### EXTRACTED ENTRIES
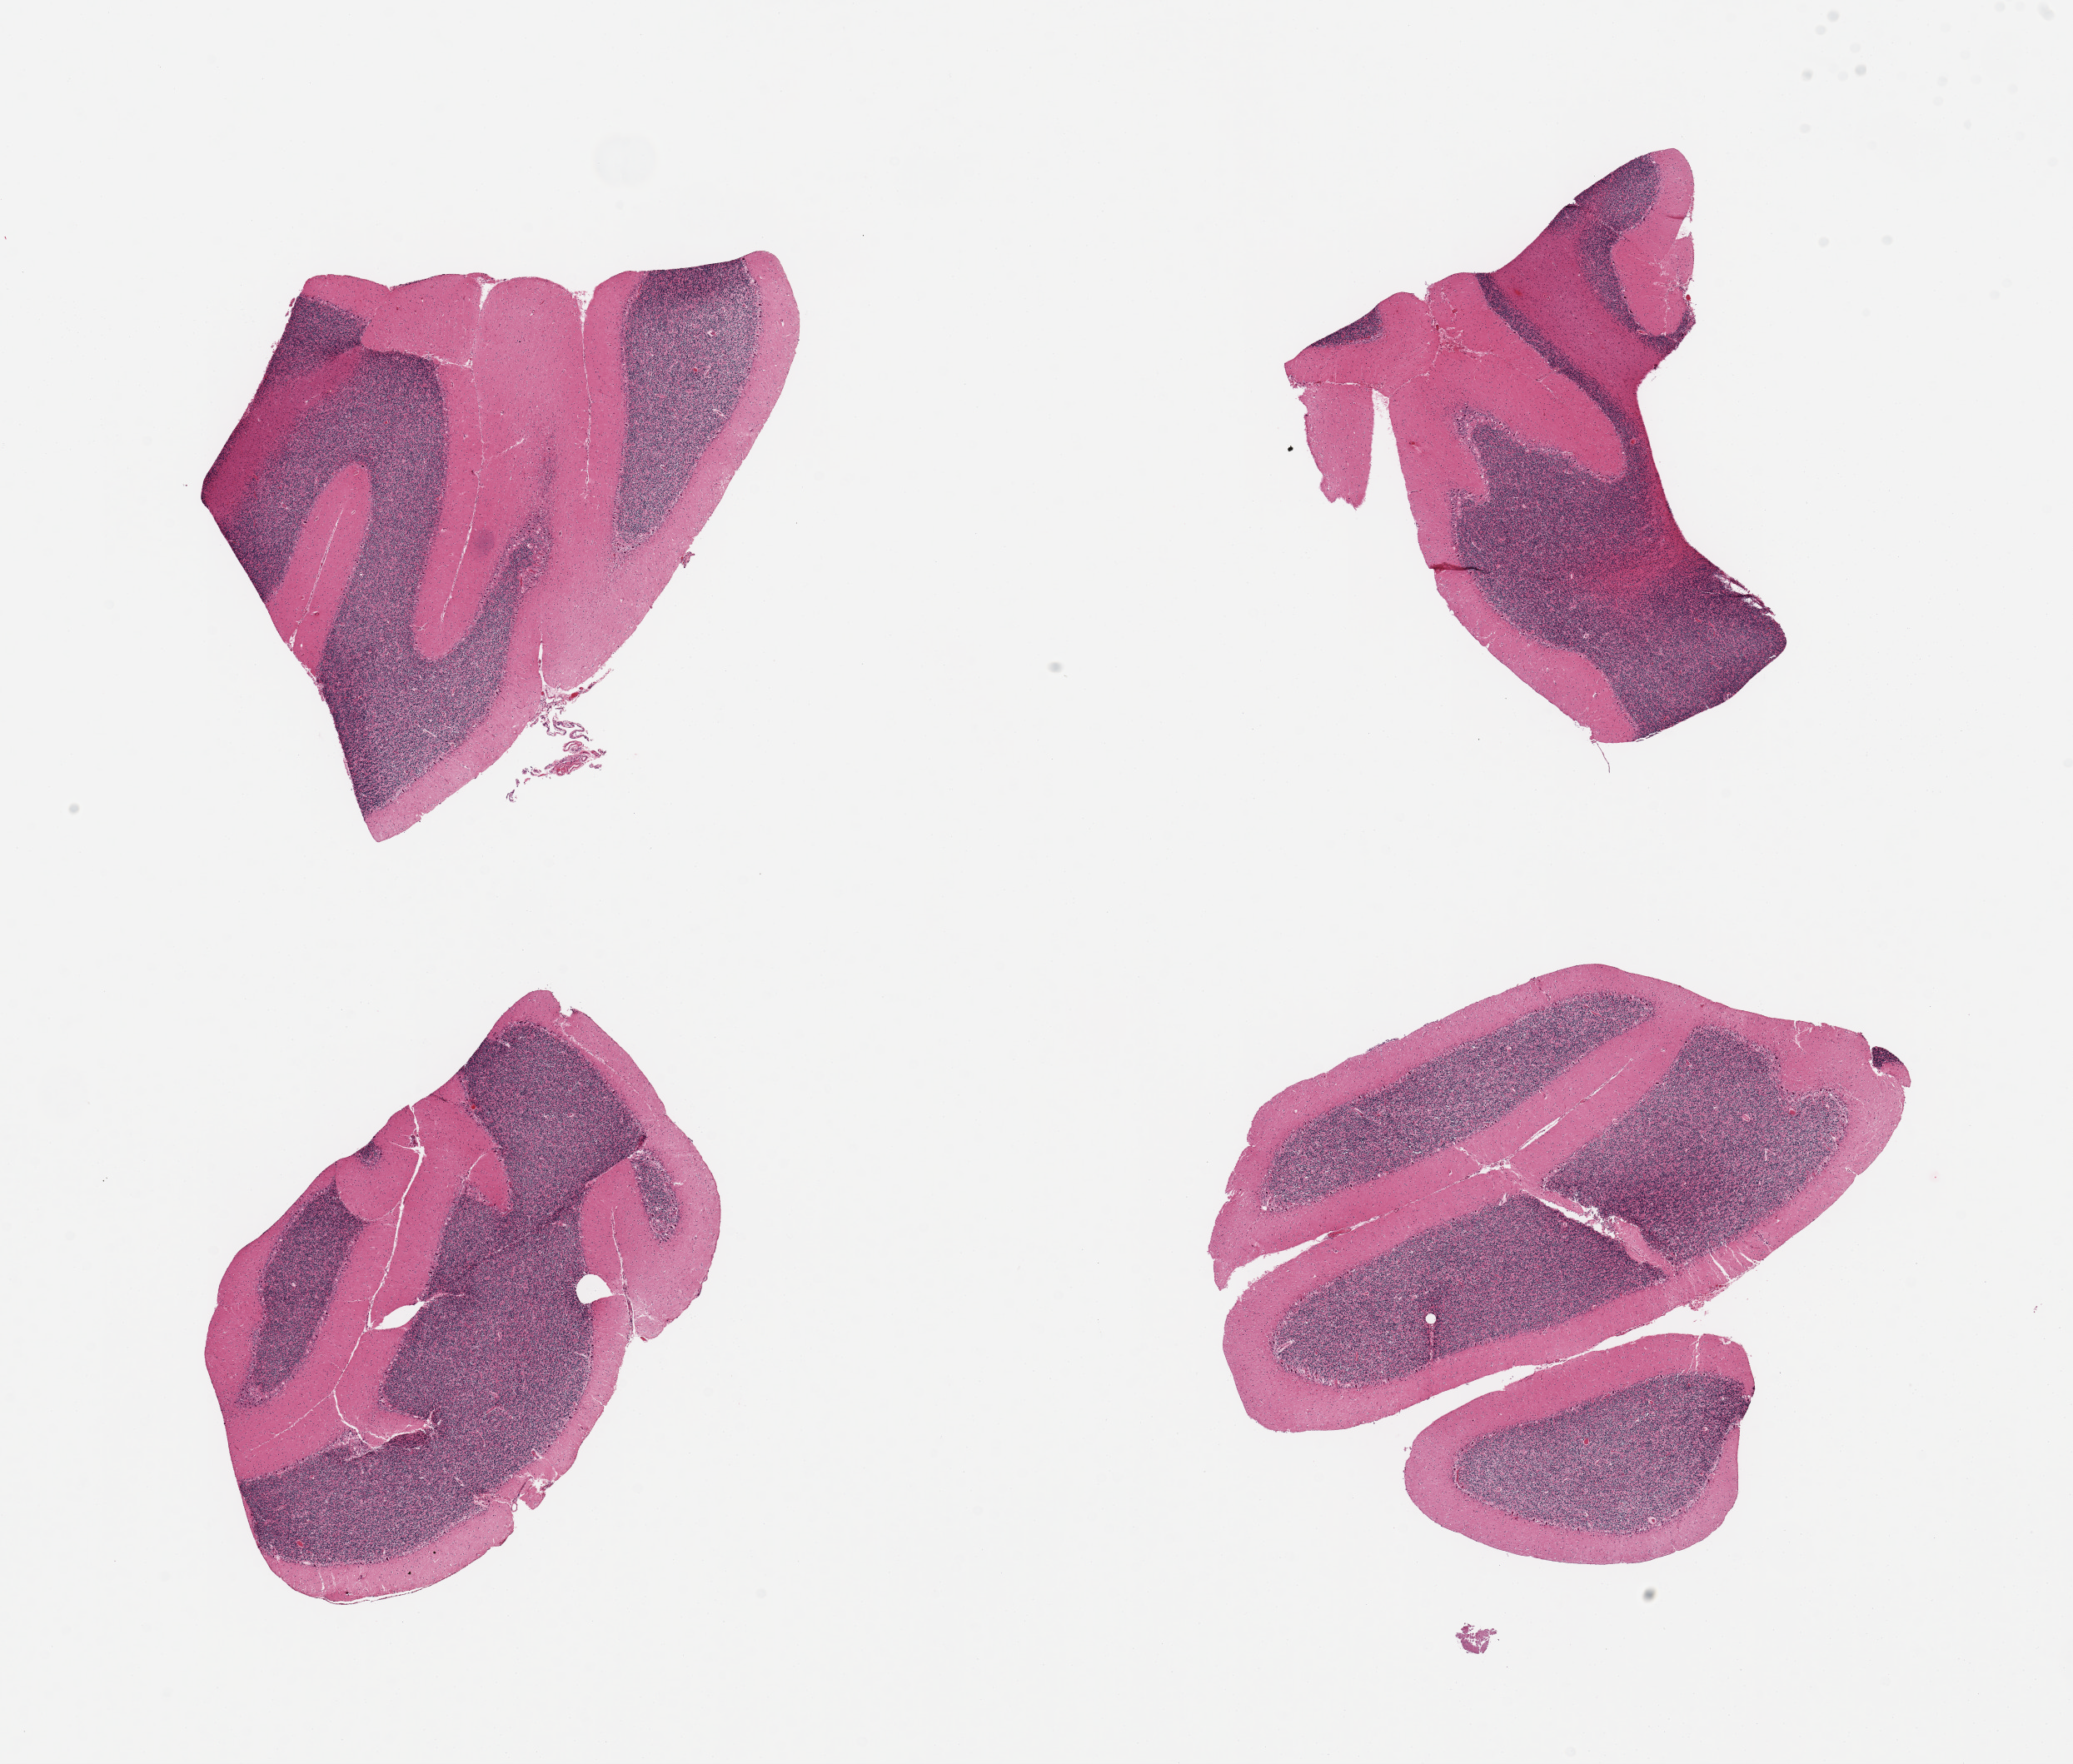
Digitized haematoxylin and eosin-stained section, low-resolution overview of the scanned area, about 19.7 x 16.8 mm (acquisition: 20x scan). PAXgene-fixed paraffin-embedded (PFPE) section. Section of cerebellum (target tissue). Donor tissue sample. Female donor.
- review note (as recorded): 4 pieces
* * *
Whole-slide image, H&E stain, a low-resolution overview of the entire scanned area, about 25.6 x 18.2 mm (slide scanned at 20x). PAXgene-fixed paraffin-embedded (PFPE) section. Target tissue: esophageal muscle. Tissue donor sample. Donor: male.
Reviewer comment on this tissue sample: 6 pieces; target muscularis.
* * *
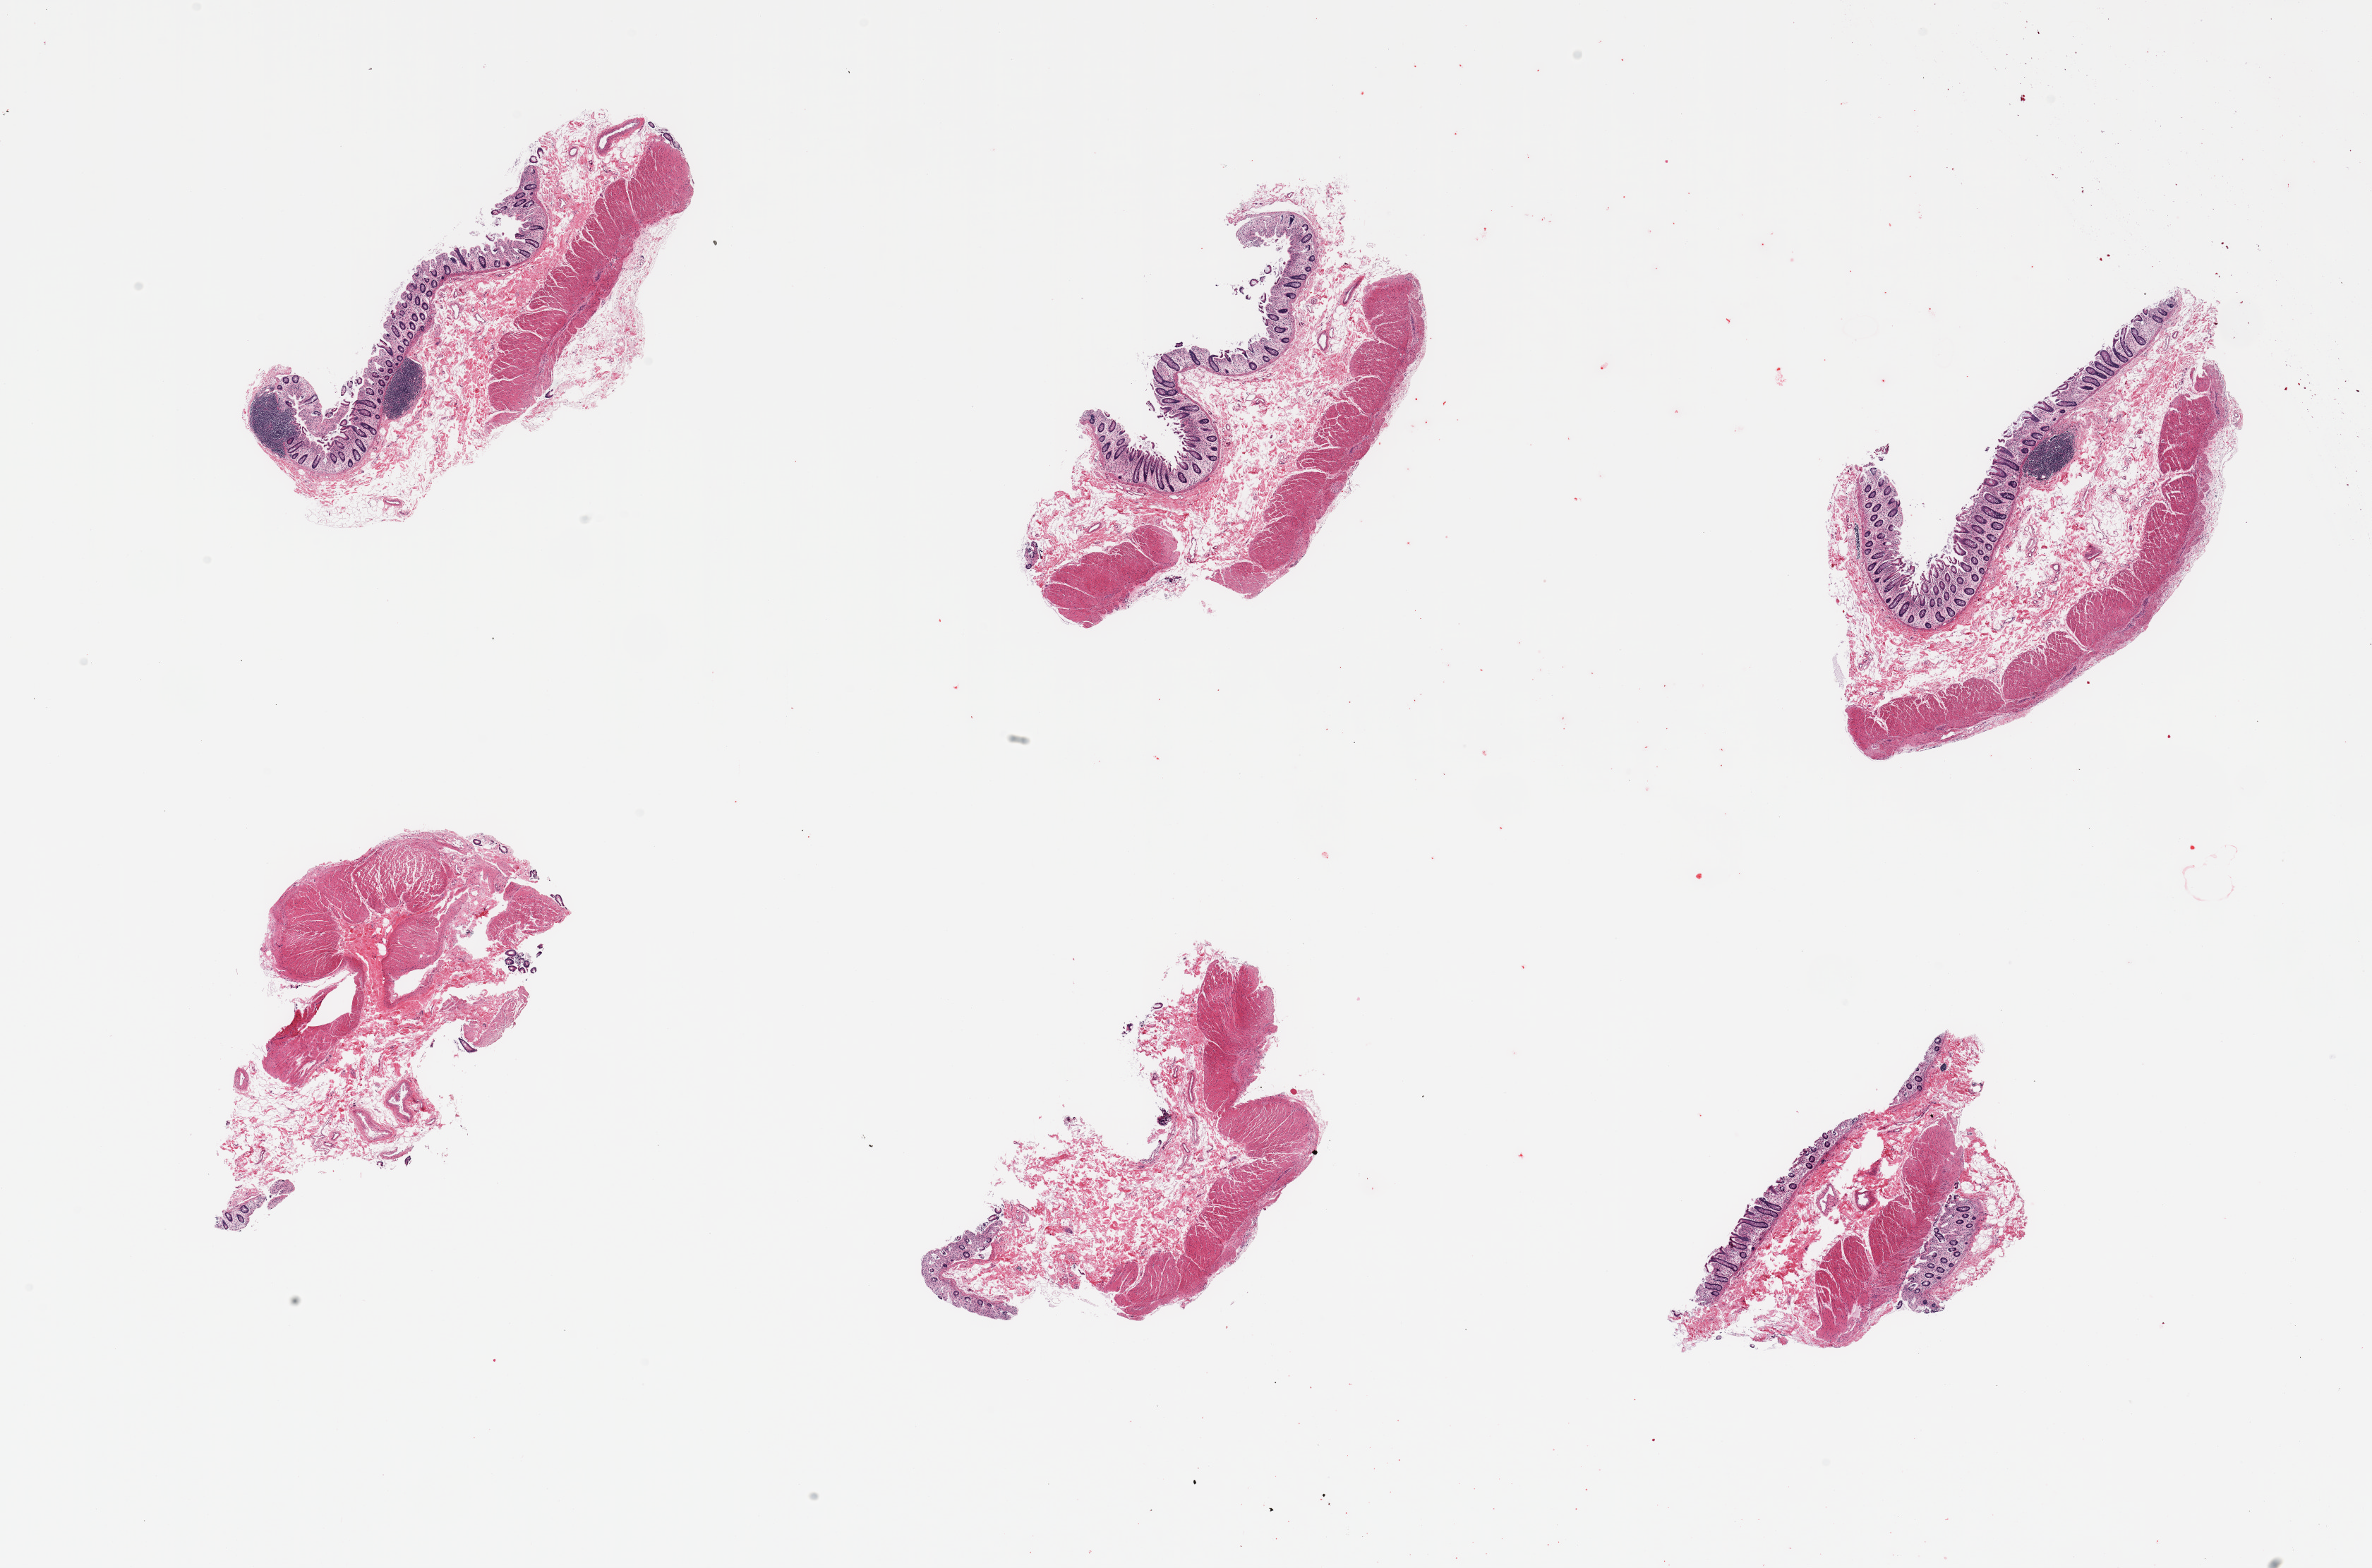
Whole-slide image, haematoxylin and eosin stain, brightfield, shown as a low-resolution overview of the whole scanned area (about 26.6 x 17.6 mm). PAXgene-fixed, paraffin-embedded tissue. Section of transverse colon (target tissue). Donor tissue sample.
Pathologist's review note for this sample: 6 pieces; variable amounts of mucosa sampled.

### WHAT YOU WILL DO
The string "note" marks the lines to return from the material. Copy each one.

### WRITTEN ANSWER
- review note (as recorded): 4 pieces
Pathologist's review note for this sample: 6 pieces; variable amounts of mucosa sampled.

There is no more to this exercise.